Objective 1:
Quote these entries of the two-view point data verbatim, beginning at the line that contains "pose: elev=121.2 azim=57.9" and stopping after the line that contains "Dot at: (242, 238)".

[start Page extract]

Urbit is a decentralized personal server platform. The platform seeks to deconstruct the client-server model in favor of a federated network of personal servers in a peer-to-peer network with a consistent digital identity (an ID that remains the same when its underlying public key changes). The design seeks to give users control over their own computing by fixing the underlying issues that cause existing services on the web to centralize, notably: spam, system administration complexity, and development complexity.

Overview

The Urbit software stack consists of a set of programming languages ("Hoon," a high-level functional programming language, and "Nock," its low-level compiled language); a single-function operating system built on those languages ("Arvo"); a runtime implementation of that operating system ("Vere"), public key infrastructure, built on the Ethereum blockchain ("Azimuth"), for each instance of the operating system to participate in a decentralized network; and the decentralized network itself, an encrypted, peer-to-peer protocol running on top of the User Datagram Protocol.

The 128-bit Urbit ID space consists of 256 "galaxies" (2^8), 65,280 "stars" (2^16 - 256 galaxies), 4,294,901,760  "planets" (2^32 - 256 (galaxies) - 65,280 (stars)), and 2^64 - 2^32 "moons" with the rest of the space used for "comets".

Each galaxy can spawn 255 stars (2^8 - 1) and each galaxy and star can spawn 65,535 planets (2^16 - 1). Though spawning galaxy planets is currently disabled by Azimuth. 

In addition, each galaxy, planet, and star can spawn 2^32 - 1 "moons" which are IDs that are subsidiary to the parent's ID.

The remaining large amount of address space is for "comets" which exist for use as temporary IDs (keys cannot be rotated) for users to test out the network.

[end Page extract]

Objective 2:
Print the passage from the Urbit article verbatim, beginning at the words "Urbit is a decentralized" and stopping after the words "and development complexity.".

[start Given information]

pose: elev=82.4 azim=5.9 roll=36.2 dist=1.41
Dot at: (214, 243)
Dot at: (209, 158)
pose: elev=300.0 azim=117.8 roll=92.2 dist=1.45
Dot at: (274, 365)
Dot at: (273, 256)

[end Given information]
[start Given information]

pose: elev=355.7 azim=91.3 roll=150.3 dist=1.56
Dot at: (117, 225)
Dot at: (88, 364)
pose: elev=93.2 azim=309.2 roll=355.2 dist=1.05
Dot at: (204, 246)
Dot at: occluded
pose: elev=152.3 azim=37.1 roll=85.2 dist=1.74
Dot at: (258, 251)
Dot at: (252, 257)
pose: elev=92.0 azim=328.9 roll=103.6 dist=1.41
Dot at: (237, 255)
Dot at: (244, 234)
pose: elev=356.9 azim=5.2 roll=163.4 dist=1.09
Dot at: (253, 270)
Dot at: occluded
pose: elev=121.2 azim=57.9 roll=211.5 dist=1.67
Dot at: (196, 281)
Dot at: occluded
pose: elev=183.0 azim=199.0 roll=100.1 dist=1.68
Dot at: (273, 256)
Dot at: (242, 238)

[end Given information]
[start Given information]

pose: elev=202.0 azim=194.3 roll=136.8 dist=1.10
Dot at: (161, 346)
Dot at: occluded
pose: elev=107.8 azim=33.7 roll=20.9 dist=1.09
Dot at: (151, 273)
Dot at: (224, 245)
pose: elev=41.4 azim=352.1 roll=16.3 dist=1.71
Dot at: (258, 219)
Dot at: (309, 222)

[end Given information]

Final result 1:
pose: elev=121.2 azim=57.9 roll=211.5 dist=1.67
Dot at: (196, 281)
Dot at: occluded
pose: elev=183.0 azim=199.0 roll=100.1 dist=1.68
Dot at: (273, 256)
Dot at: (242, 238)

Final result 2:
Urbit is a decentralized personal server platform. The platform seeks to deconstruct the client-server model in favor of a federated network of personal servers in a peer-to-peer network with a consistent digital identity (an ID that remains the same when its underlying public key changes). The design seeks to give users control over their own computing by fixing the underlying issues that cause existing services on the web to centralize, notably: spam, system administration complexity, and development complexity.